I applaud the sole picketer and wish more would join him and that other picketers were outside the residences of the ultra wealthy who are bankrolling conservative ideas.
But all the picketing in the world will do no good unless we remember to vote for the most progressive candidates in primaries and general elections—every election, not just every four years. We also have to keep the pressure on elected officials to raise the minimum wage, pass laws that make it easier to unionize and inject more money into repairing roads, increasing mass transit and subsidizing alternative energy.
All the same, it was good to see someone tell the truth about the Kochs in front of their neighbors.
Wonderful. I should go by there when I can get up that way and we get together.
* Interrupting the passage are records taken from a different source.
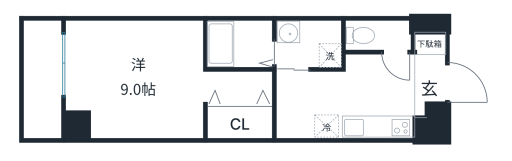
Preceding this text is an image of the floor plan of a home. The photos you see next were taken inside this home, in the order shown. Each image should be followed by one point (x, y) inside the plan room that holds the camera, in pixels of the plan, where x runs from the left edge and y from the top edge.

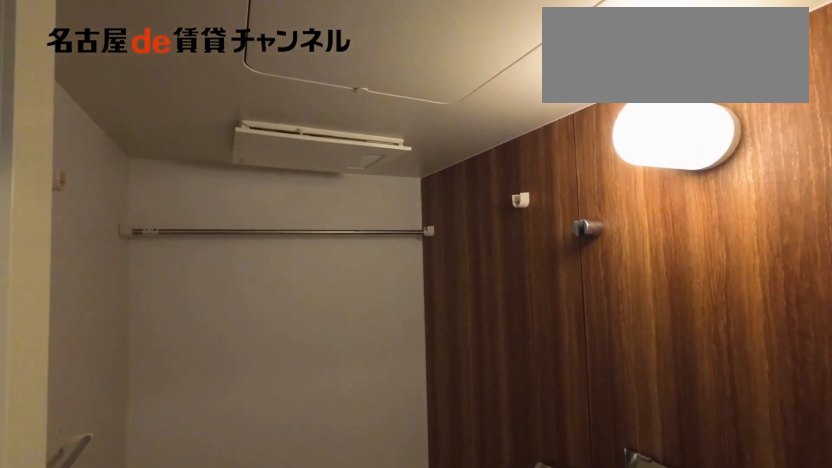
(239, 43)
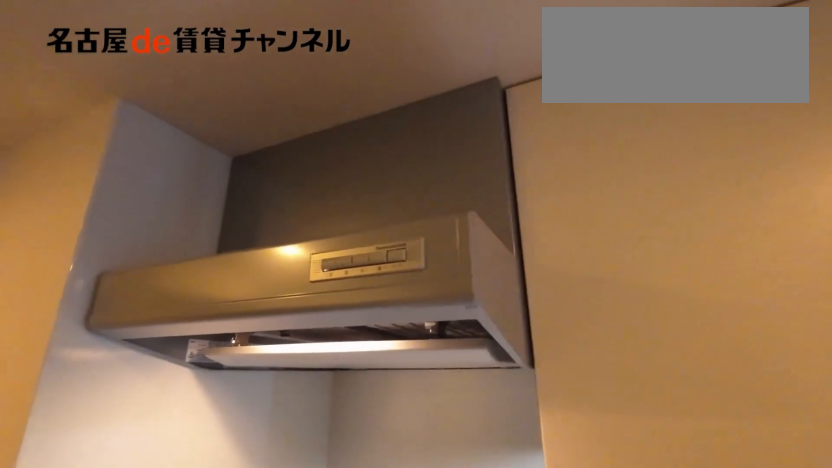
(365, 126)
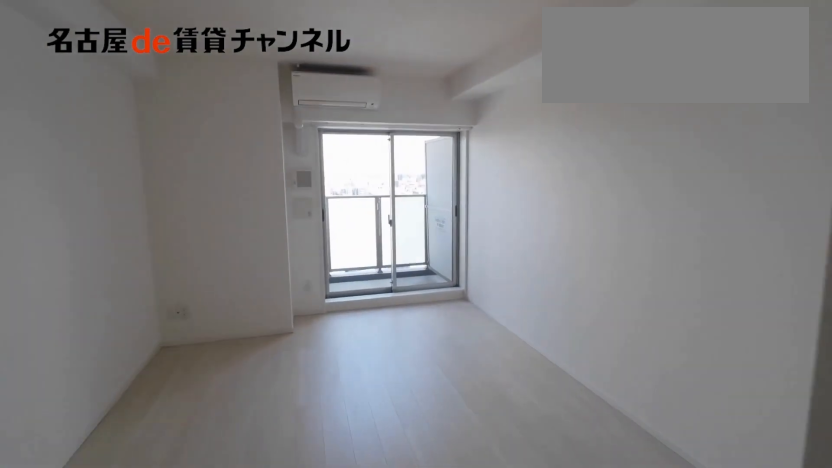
(132, 79)
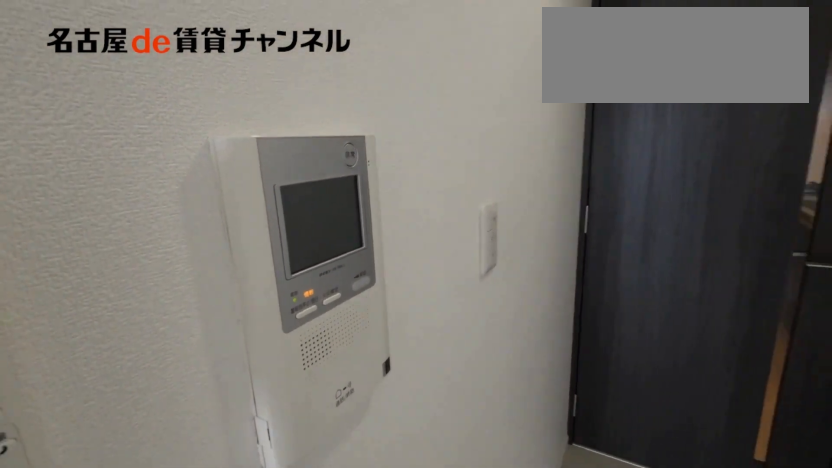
(132, 79)
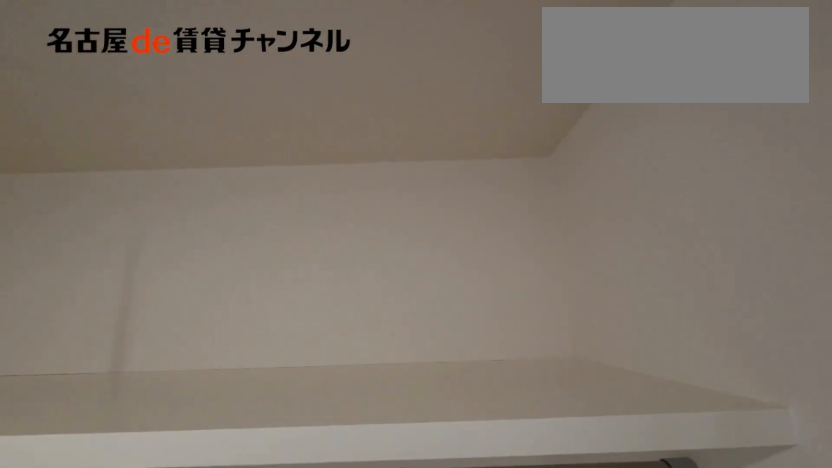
(240, 122)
I had three days among some of those folks at my graduate alumni conference this past weekend. Even had the opportunity to challenge Paul Krugman and General Petraeus, and indirectly Lockheed Martin CEO Norman Augustine. I am fortunate to occasionally get to use some of my past school connections in this way. Also ran into a few influential liberals, including a grad who spent seven years in a Chinese jail after Tienanmen Square. Our protests are so easy in this country, so far. But if things get serious, we can all expect substantial jail time. And getting serious is the only way things will ever change significantly. I’m still active in lots of actions and community building (essential for when the serious government suppression begins). but voting “for the most progressive candidate” will never do it. I couldn’t bring myself to vote for Obama this last time around — he’s nearly as much a capitalist tool as the rest of them, it’s only relative.
So I applaud this man and Occupy (which I also spoke about at the graduate conference), and it’s going to take a peaceful (hopefully) revolution to get any meaningful change at this point.